[Page images and extracted text]
####################
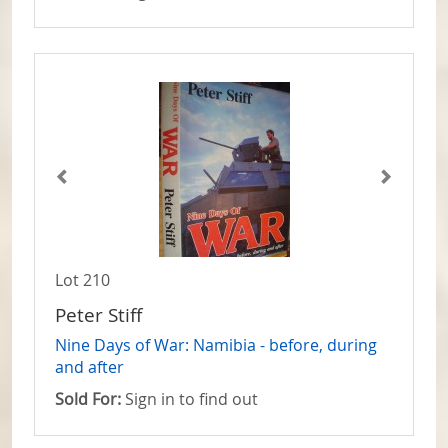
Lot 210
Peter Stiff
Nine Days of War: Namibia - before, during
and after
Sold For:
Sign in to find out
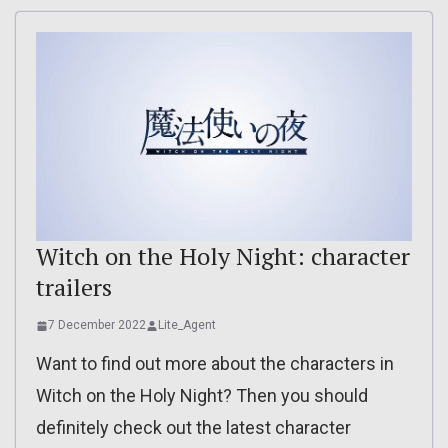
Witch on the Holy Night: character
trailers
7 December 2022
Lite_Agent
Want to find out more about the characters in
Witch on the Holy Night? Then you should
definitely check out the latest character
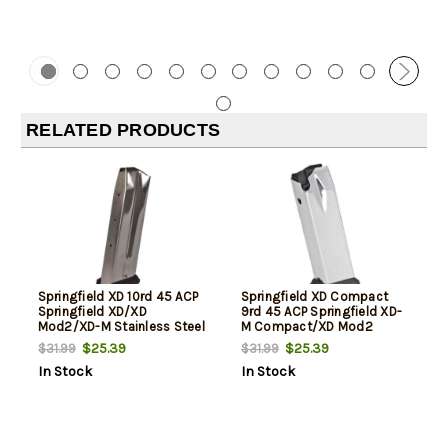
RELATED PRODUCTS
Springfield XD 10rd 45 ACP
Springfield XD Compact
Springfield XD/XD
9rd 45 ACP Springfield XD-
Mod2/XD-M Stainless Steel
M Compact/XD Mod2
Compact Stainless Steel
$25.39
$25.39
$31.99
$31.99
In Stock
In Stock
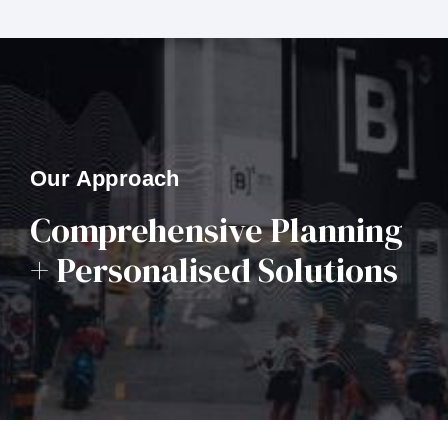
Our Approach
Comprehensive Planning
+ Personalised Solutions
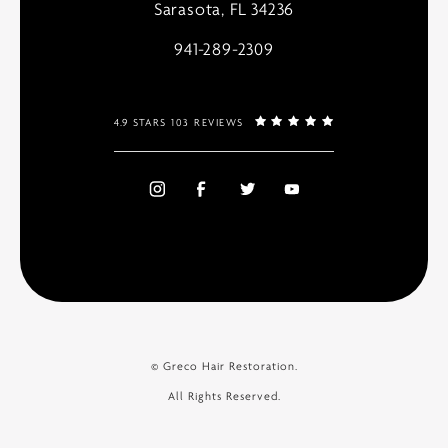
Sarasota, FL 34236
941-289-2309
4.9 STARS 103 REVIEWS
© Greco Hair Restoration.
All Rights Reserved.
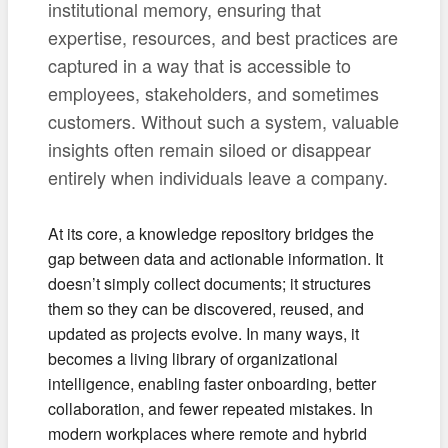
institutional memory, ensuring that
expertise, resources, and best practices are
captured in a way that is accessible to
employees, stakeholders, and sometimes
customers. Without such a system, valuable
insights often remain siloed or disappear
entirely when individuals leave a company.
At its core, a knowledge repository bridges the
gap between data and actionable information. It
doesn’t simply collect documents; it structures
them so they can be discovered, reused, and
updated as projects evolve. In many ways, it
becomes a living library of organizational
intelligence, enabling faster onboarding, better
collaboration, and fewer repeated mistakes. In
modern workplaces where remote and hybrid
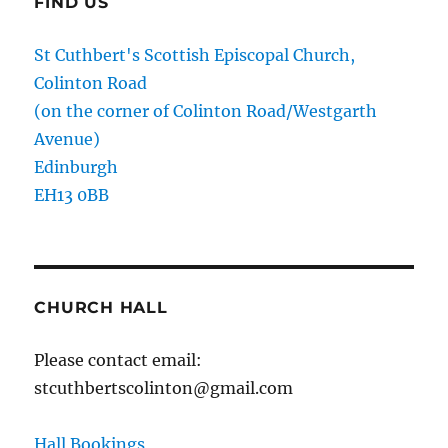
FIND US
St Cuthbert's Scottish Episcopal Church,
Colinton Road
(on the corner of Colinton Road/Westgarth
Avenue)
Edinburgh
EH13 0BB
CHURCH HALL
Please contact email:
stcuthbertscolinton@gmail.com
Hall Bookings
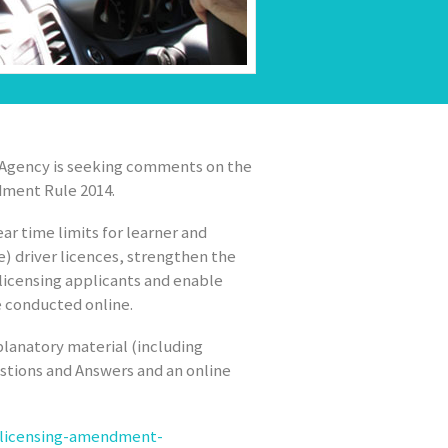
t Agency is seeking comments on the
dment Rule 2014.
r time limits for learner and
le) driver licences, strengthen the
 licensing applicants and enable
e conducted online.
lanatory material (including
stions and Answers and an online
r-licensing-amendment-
####################
> _AIM OF THE EXERCISE_
Swap "In Stock" for "Available" throughout the text read from every record above, keeping everything else the same and leaving out the pictures.

> _WORKED SOLUTION_
Lot 210
Peter Stiff
Nine Days of War: Namibia - before, during
and after
Sold For:
Sign in to find out
Witch on the Holy Night: character
trailers
7 December 2022
Lite_Agent
Want to find out more about the characters in
Witch on the Holy Night? Then you should
definitely check out the latest character
RELATED PRODUCTS
Springfield XD 10rd 45 ACP
Springfield XD Compact
Springfield XD/XD
9rd 45 ACP Springfield XD-
Mod2/XD-M Stainless Steel
M Compact/XD Mod2
Compact Stainless Steel
$25.39
$25.39
$31.99
$31.99
Available
Available
Our Approach
Comprehensive Planning
+ Personalised Solutions
Sarasota, FL 34236
941-289-2309
4.9 STARS 103 REVIEWS
© Greco Hair Restoration.
All Rights Reserved.
institutional memory, ensuring that
expertise, resources, and best practices are
captured in a way that is accessible to
employees, stakeholders, and sometimes
customers. Without such a system, valuable
insights often remain siloed or disappear
entirely when individuals leave a company.
At its core, a knowledge repository bridges the
gap between data and actionable information. It
doesn’t simply collect documents; it structures
them so they can be discovered, reused, and
updated as projects evolve. In many ways, it
becomes a living library of organizational
intelligence, enabling faster onboarding, better
collaboration, and fewer repeated mistakes. In
modern workplaces where remote and hybrid
FIND US
St Cuthbert's Scottish Episcopal Church,
Colinton Road
(on the corner of Colinton Road/Westgarth
Avenue)
Edinburgh
EH13 0BB
CHURCH HALL
Please contact email:
stcuthbertscolinton@gmail.com
Hall Bookings
t Agency is seeking comments on the
dment Rule 2014.
r time limits for learner and
le) driver licences, strengthen the
 licensing applicants and enable
e conducted online.
lanatory material (including
stions and Answers and an online
r-licensing-amendment-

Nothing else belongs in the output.